A $1 million personal umbrella policy typically costs around $200–$300 per year. Adding more coverage is inexpensive: $2 million in coverage usually costs $75–$100 more per year. The cost is low because umbrella policies only pay after your underlying insurance is exhausted — they’re rarely triggered.
Most insurers require you to maintain minimum liability limits on your existing policies before selling an umbrella: typically at least $250,000 per occurrence on auto insurance and $300,000 on homeowners insurance. The insurer wants those policies to absorb smaller claims before the umbrella activates.
Who should buy umbrella insurance
Consider an umbrella policy if any of these apply:
- You have significant assets (home equity, retirement accounts, savings) that could be seized in a lawsuit
- You have a pool, trampoline, dog, or other common liability triggers on your property
- You drive frequently or have teenage drivers in your household
- You host guests regularly
- You serve on the board of a nonprofit or HOA
- You post publicly online (libel coverage applies)
- You coach youth sports or volunteer in ways that involve directing others
The $200/year cost is low relative to the protection offered. Someone with $500,000 in savings who causes a $700,000 accident without an umbrella policy can lose most of that savings. With an umbrella policy, they’re protected.
How it works with your other policies
Umbrella insurance doesn’t replace homeowners or auto coverage — it extends them. A claim starts with the underlying policy.

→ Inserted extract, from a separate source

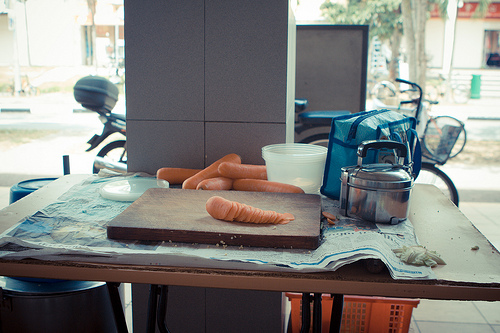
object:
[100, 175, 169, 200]
lid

When that limit is reached, the umbrella policy takes over. You must keep the underlying policies active and at the required minimum limits; if you cancel your auto policy, your umbrella coverage is typically voided.
Umbrella policies are sold in $1 million increments and are widely available through the same insurer that holds your home or auto policy. Bundling with an existing insurer is usually the simplest and least expensive option.